Création de Probiella

Cassandra a longtemps enchaîné les mycoses à répétition, sans jamais trouver de solution durable. Un jour, une sage-femme lui recommande d’essayer les probiotiques. En quelques mois, tout change : sa flore se stabilise et ses symptômes diminuent. Alors, une question s’impose :

Si les probiotiques peuvent accompagnent les femmes, pourquoi si peu d’entre elles le savent ? Où trouve-t-on des probiotiques de haute qualité dédiés à la santé intime ?

C’est ainsi que Probiella est née en 2024. Une marque française, fondée pour les femmes, avec une conviction simple : la santé féminine ne doit plus être reléguée au second plan.
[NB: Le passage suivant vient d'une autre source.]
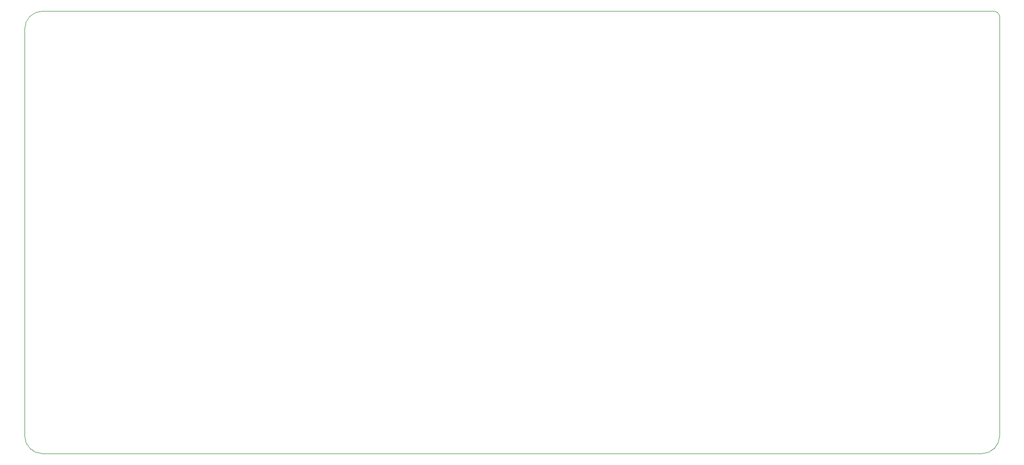
<source format=gbr>
%TF.GenerationSoftware,KiCad,Pcbnew,7.0.8-7.0.8~ubuntu22.04.1*%
%TF.CreationDate,2023-11-12T23:59:41-08:00*%
%TF.ProjectId,corevus-g,636f7265-7675-4732-9d67-2e6b69636164,rev?*%
%TF.SameCoordinates,Original*%
%TF.FileFunction,Profile,NP*%
%FSLAX46Y46*%
G04 Gerber Fmt 4.6, Leading zero omitted, Abs format (unit mm)*
G04 Created by KiCad (PCBNEW 7.0.8-7.0.8~ubuntu22.04.1) date 2023-11-12 23:59:41*
%MOMM*%
%LPD*%
G01*
G04 APERTURE LIST*
%TA.AperFunction,Profile*%
%ADD10C,0.100000*%
%TD*%
G04 APERTURE END LIST*
D10*
X43000000Y-40000000D02*
G75*
G03*
X40000000Y-43000000I0J-3000000D01*
G01*
X204000000Y-40000000D02*
X43000000Y-40000000D01*
X40000000Y-43000000D02*
X40000000Y-112000000D01*
X205000000Y-112000000D02*
X205000000Y-41000000D01*
X43000000Y-115000000D02*
X201999999Y-115000000D01*
X201999999Y-115000000D02*
G75*
G03*
X205000000Y-112000000I1J3000000D01*
G01*
X205000000Y-41000000D02*
G75*
G03*
X204000000Y-40000000I-1000000J0D01*
G01*
X40000000Y-112000000D02*
G75*
G03*
X43000000Y-115000000I3000000J0D01*
G01*
M02*

</source>
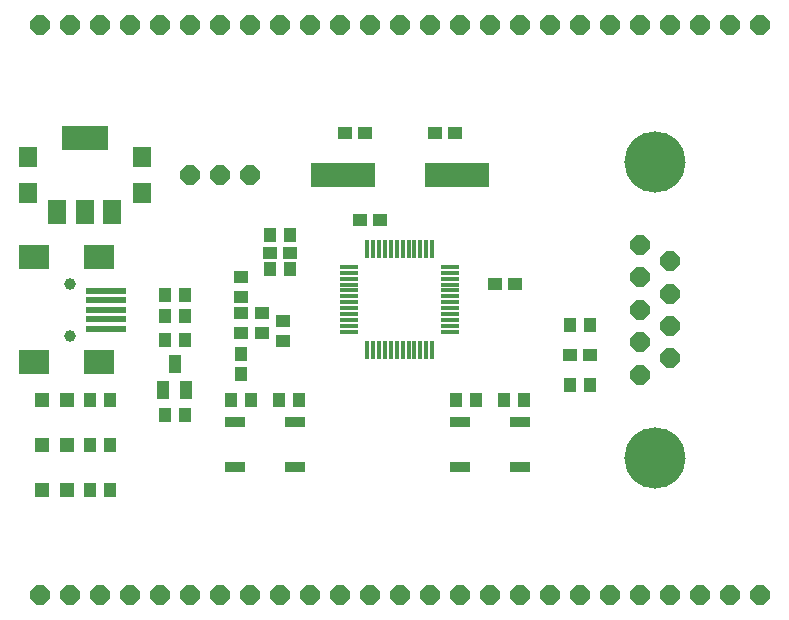
<source format=gts>
G75*
G70*
%OFA0B0*%
%FSLAX24Y24*%
%IPPOS*%
%LPD*%
%AMOC8*
5,1,8,0,0,1.08239X$1,22.5*
%
%ADD10R,0.0631X0.0827*%
%ADD11R,0.1536X0.0827*%
%ADD12OC8,0.0640*%
%ADD13R,0.0138X0.0631*%
%ADD14R,0.0631X0.0138*%
%ADD15R,0.2140X0.0800*%
%ADD16R,0.0473X0.0434*%
%ADD17R,0.1024X0.0827*%
%ADD18R,0.1339X0.0237*%
%ADD19C,0.0394*%
%ADD20R,0.0434X0.0473*%
%ADD21R,0.0434X0.0591*%
%ADD22R,0.0591X0.0670*%
%ADD23R,0.0512X0.0512*%
%ADD24R,0.0690X0.0340*%
%ADD25C,0.2040*%
D10*
X002048Y013917D03*
X002954Y013917D03*
X003859Y013917D03*
D11*
X002954Y016397D03*
D12*
X001454Y001157D03*
X002454Y001157D03*
X003454Y001157D03*
X004454Y001157D03*
X005454Y001157D03*
X006454Y001157D03*
X007454Y001157D03*
X008454Y001157D03*
X009454Y001157D03*
X010454Y001157D03*
X011454Y001157D03*
X012454Y001157D03*
X013454Y001157D03*
X014454Y001157D03*
X015454Y001157D03*
X016454Y001157D03*
X017454Y001157D03*
X018454Y001157D03*
X019454Y001157D03*
X020454Y001157D03*
X021454Y001157D03*
X022454Y001157D03*
X023454Y001157D03*
X024454Y001157D03*
X025454Y001157D03*
X021454Y008497D03*
X022454Y009037D03*
X021454Y009577D03*
X022454Y010117D03*
X021454Y010657D03*
X022454Y011197D03*
X021454Y011737D03*
X022454Y012277D03*
X021454Y012817D03*
X021454Y020157D03*
X020454Y020157D03*
X019454Y020157D03*
X018454Y020157D03*
X017454Y020157D03*
X016454Y020157D03*
X015454Y020157D03*
X014454Y020157D03*
X013454Y020157D03*
X012454Y020157D03*
X011454Y020157D03*
X010454Y020157D03*
X009454Y020157D03*
X008454Y020157D03*
X007454Y020157D03*
X006454Y020157D03*
X005454Y020157D03*
X004454Y020157D03*
X003454Y020157D03*
X002454Y020157D03*
X001454Y020157D03*
X006454Y015157D03*
X007454Y015157D03*
X008454Y015157D03*
X022454Y020157D03*
X023454Y020157D03*
X024454Y020157D03*
X025454Y020157D03*
D13*
X014536Y012700D03*
X014339Y012700D03*
X014143Y012700D03*
X013946Y012700D03*
X013749Y012700D03*
X013552Y012700D03*
X013355Y012700D03*
X013158Y012700D03*
X012961Y012700D03*
X012765Y012700D03*
X012568Y012700D03*
X012371Y012700D03*
X012371Y009314D03*
X012568Y009314D03*
X012765Y009314D03*
X012961Y009314D03*
X013158Y009314D03*
X013355Y009314D03*
X013552Y009314D03*
X013749Y009314D03*
X013946Y009314D03*
X014143Y009314D03*
X014339Y009314D03*
X014536Y009314D03*
D14*
X015146Y009925D03*
X015146Y010121D03*
X015146Y010318D03*
X015146Y010515D03*
X015146Y010712D03*
X015146Y010909D03*
X015146Y011106D03*
X015146Y011303D03*
X015146Y011499D03*
X015146Y011696D03*
X015146Y011893D03*
X015146Y012090D03*
X011761Y012090D03*
X011761Y011893D03*
X011761Y011696D03*
X011761Y011499D03*
X011761Y011303D03*
X011761Y011106D03*
X011761Y010909D03*
X011761Y010712D03*
X011761Y010515D03*
X011761Y010318D03*
X011761Y010121D03*
X011761Y009925D03*
D15*
X011554Y015157D03*
X015354Y015157D03*
D16*
X015288Y016557D03*
X014619Y016557D03*
X012288Y016557D03*
X011619Y016557D03*
X012119Y013657D03*
X012788Y013657D03*
X009788Y012557D03*
X009119Y012557D03*
X008154Y011742D03*
X008154Y011073D03*
X008154Y010542D03*
X008854Y010542D03*
X009554Y010292D03*
X008854Y009873D03*
X008154Y009873D03*
X009554Y009623D03*
X016619Y011507D03*
X017288Y011507D03*
X019119Y009157D03*
X019788Y009157D03*
D17*
X003438Y008905D03*
X001272Y008905D03*
X001272Y012409D03*
X003438Y012409D03*
D18*
X003674Y011287D03*
X003674Y010972D03*
X003674Y010657D03*
X003674Y010342D03*
X003674Y010027D03*
D19*
X002454Y009791D03*
X002454Y011523D03*
D20*
X005619Y011157D03*
X006288Y011157D03*
X006288Y010457D03*
X005619Y010457D03*
X005619Y009657D03*
X006288Y009657D03*
X008154Y009192D03*
X008154Y008523D03*
X008488Y007657D03*
X007819Y007657D03*
X006288Y007157D03*
X005619Y007157D03*
X003788Y007657D03*
X003119Y007657D03*
X003119Y006157D03*
X003788Y006157D03*
X003788Y004657D03*
X003119Y004657D03*
X009419Y007657D03*
X010088Y007657D03*
X015319Y007657D03*
X015988Y007657D03*
X016919Y007657D03*
X017588Y007657D03*
X019119Y008157D03*
X019788Y008157D03*
X019788Y010157D03*
X019119Y010157D03*
X009788Y012007D03*
X009119Y012007D03*
X009119Y013157D03*
X009788Y013157D03*
D21*
X005954Y008840D03*
X006328Y007974D03*
X005580Y007974D03*
D22*
X004854Y014567D03*
X004854Y015748D03*
X001054Y015748D03*
X001054Y014567D03*
D23*
X001540Y007657D03*
X002367Y007657D03*
X002367Y006157D03*
X001540Y006157D03*
X001540Y004657D03*
X002367Y004657D03*
D24*
X007954Y005407D03*
X007954Y006907D03*
X009954Y006907D03*
X009954Y005407D03*
X015454Y005407D03*
X015454Y006907D03*
X017454Y006907D03*
X017454Y005407D03*
D25*
X021954Y005727D03*
X021954Y015587D03*
M02*

</source>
Depuis ses débuts, Probiella s’est donné une mission claire : redéfinir le bien‑être intime, briser les tabous et démocratiser des probiotiques féminins de haute qualité.

Notre vision

Depuis ses débuts, PROBIELLA s’attache à offrir une vision nouvelle de la santé intime : simple, transparente et profondément respectueuse du corps.

En 2024, la marque dévoile ODEA, un probiotique intime pensé pour sa qualité irréprochable et sa lisibilité. Sa formule, courte et ciblée, répond à des besoins concrets du quotidien afin de convenir à toutes les femmes, même les plus sensibles.

Aujourd’hui, PROBIELLA poursuit son engagement avec des formules toujours plus précises et soutenues par la science. Parce qu’un microbiote intime équilibré, c’est souvent le point de départ d’un esprit apaisé et d’une confiance retrouvée.

La science derrière Probiella

Les probiotiques PROBIELLA sont formulés avec une teneur remarquablement élevée en micro‑organismes actifs, assurant leur capacité à rééquilibrer durablement la flore intime.


Pour préserver leur pleine efficacité, PROBIELLA s’appuie sur des technologies de protection avancées, dont la micro‑encapsulation multicouche, conçue pour maintenir la viabilité des souches jusqu’à leur absorption.


Enfin, la formulation volontairement pure de nos probiotiques — sans sucres ni conservateurs irritants — maximise la tolérance, même pour les femmes les plus sensibles. La haute qualité n’est pas un argument : c’est une nécessité.